_EXERCISE PASSAGE_.
· · · · ·
PIERRE | Vote centers might work well for South Dakota residents, but they present some challenges for candidates and county and state election officials.
That’s what Secretary of State Shantel Krebs told members of the House State Affairs Committee on Friday morning while discussing two bills that would clean up election-related laws.
The primary issue, she said, is that counties that use vote centers can’t track election returns by precinct. And that creates problems when it comes to determining the number of signatures some candidates need to collect to get their names on the ballot.
Under current state law, the number of signatures needed to be a candidate for the Legislature, county public office and county party office is determined by the number of people who voted for their party’s nominee in the last gubernatorial election. But without precinct numbers, those thresholds sometimes can’t be determined.
A legislative district, for instance, might include only some precincts in a particular county.
Now, for partisan candidates, the requirement is 50 signatures or not fewer than 1 percent of the number of voters who cast ballots for a party’s candidate in the last election for governor, whichever is less.
For independent candidates, the number of signatures required is at least 1 percent of the total number of registered voters in the legislative district, county or county commission district during the last general election.
· · · · ·
_DATA FOR ANALYSIS_.
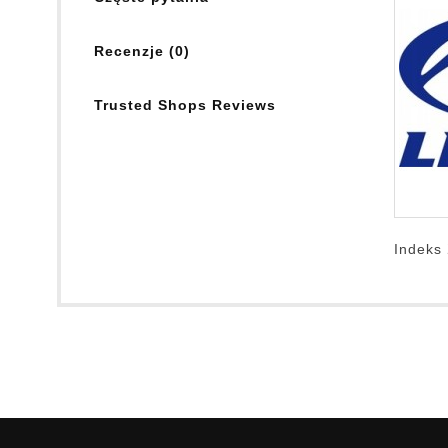
Recenzje (0)
Trusted Shops Reviews
Indeks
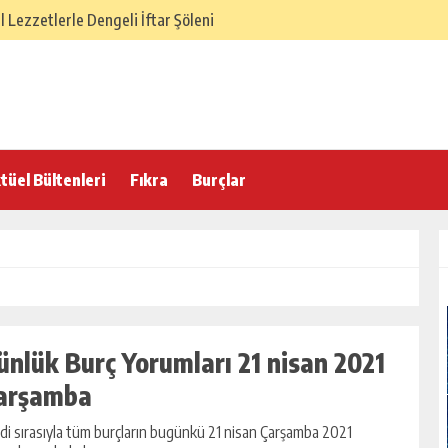
Lezzetlerle Dengeli İftar Şöleni
SÜ – Dengeli ve Hafif Sofra
elenekten Gelen Lezzet Dengesi
 İftar Sofrası
 Hafif ve Dengeli İftar Sofrası
tüel Bültenleri
Fıkra
Burçlar
 İftarı Menüsü
lasik İftar Menüsü
 Türk Ev Mutfağı İftar Menüsü
örek Tarifi
ünlük Burç Yorumları 21 nisan 2021
arşamba
di sırasıyla tüm burçların bugünkü 21 nisan Çarşamba 2021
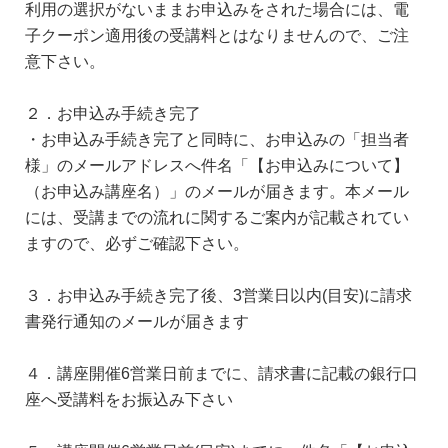
利用の選択がないままお申込みをされた場合には、電
子クーポン適用後の受講料とはなりませんので、ご注
意下さい。
２．お申込み手続き完了
・お申込み手続き完了と同時に、お申込みの「担当者
様」のメールアドレスへ件名「【お申込みについて】
（お申込み講座名）」のメールが届きます。本メール
には、受講までの流れに関するご案内が記載されてい
ますので、必ずご確認下さい。
３．お申込み手続き完了後、3営業日以内(目安)に請求
書発行通知のメールが届きます
４．講座開催6営業日前までに、請求書に記載の銀行口
座へ受講料をお振込み下さい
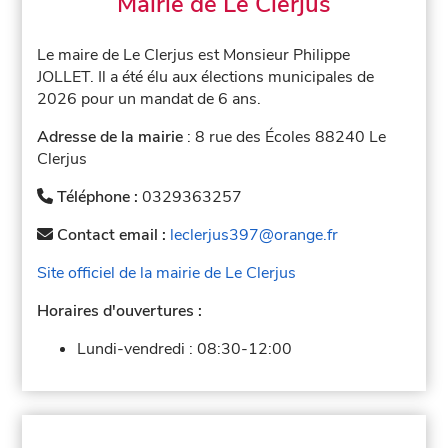
Mairie de Le Clerjus
Le maire de Le Clerjus est Monsieur Philippe
JOLLET. Il a été élu aux élections municipales de
2026 pour un mandat de 6 ans.
Adresse de la mairie
: 8 rue des Écoles 88240 Le
Clerjus
Téléphone :
0329363257
Contact email :
leclerjus397@orange.fr
Site officiel de la mairie de Le Clerjus
Horaires d'ouvertures :
Lundi-vendredi :
08:30-12:00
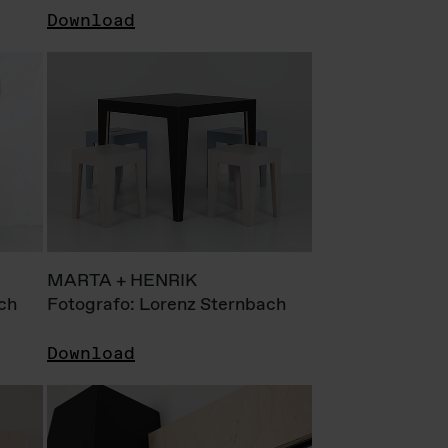
Download
MARTA + HENRIK
ch
Fotografo: Lorenz Sternbach
Download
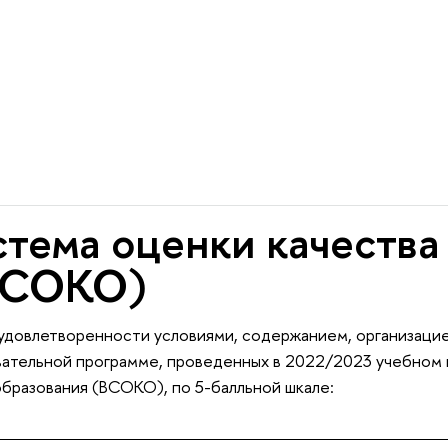
стема оценки качества
(ВСОКО)
 удовлетворенности условиями, содержанием, организаци
вательной программе, проведенных в 2022/2023 учебном г
бразования (ВСОКО), по 5-балльной шкале:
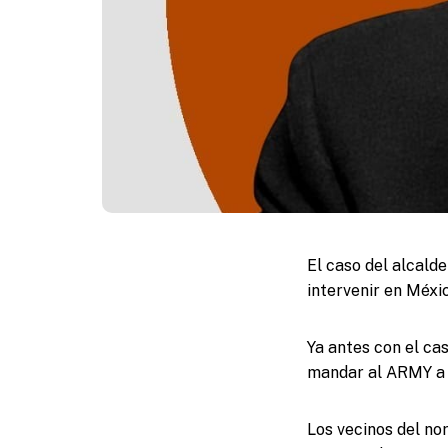
El caso del alcald
intervenir en Méxi
Ya antes con el ca
mandar al ARMY a B
Los vecinos del no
· · · · ·
_EXPLORE THE MATERIAL_.
• a. Answer these questions about the article on vote centers, using only what it states:
(i) Who described the challenges of vote centers, and to which committee?
(ii) What can counties that use vote centers not track?
(iii) How many signatures does a partisan candidate need?
• b. Continue the article on vote centers and election laws from the point where it stops.

_ANSWERS BY ITEM NUMBER_.
• a.
(i) Secretary of State Shantel Krebs described them to the House State Affairs Committee.
(ii) They cannot track election returns by precinct.
(iii) A partisan candidate needs 50 signatures or not fewer than 1 percent of the number of voters who cast ballots for the party's candidate in the last election for governor, whichever is less.

• b.
Krebs’ proposal sets flat numbers for both partisan and independent candidates in counties that have vote centers:
• 50 signatures for a legislative candidate whose district either in whole or in part includes a county with a vote center;
• 30 signatures for a county candidate;
• 15 signatures for a county commissioner candidate in which there are commission districts, and
• Five signatures for new party legislative candidates whose district either in whole or in part includes a county with a vote center.
The existing signature requirements would remain in place for counties that don’t have vote centers.
Brown, Brookings, Hughes, Hyde, Potter, Sully and Yankton counties use vote centers. That means registered voters may cast ballots at any established polling place in the county as opposed to their designated precincts.
To track precinct results, each vote center in Brown County would have needed to have more than 30 ballots on hand in November, Krebs said.
She said candidates, including Democrat Susan Wismer, of Britton, called her before last year’s election with questions about the number of signatures needed.
Krebs said another reason she prefers precincts to vote centers is that candidates and others like to look at precinct numbers, as they reveal a lot about voters.
In some areas, the new numbers would require candidates to collect more signatures, which Rep. Spencer Howley, D-Brookings, noted he doesn’t like. But, he conceded, the new guidelines make sense given there are not precinct numbers available in vote center counties. Besides, he said, any candidate who can’t gather 50 signatures probably shouldn’t be running for office.
The signature number changes are just one part of multifaceted House Bill 1037, which was moved to the full House on an 11-0 vote. Among other things, the measure:
• Requires that nominating petitions be “self-contained” sheets of paper.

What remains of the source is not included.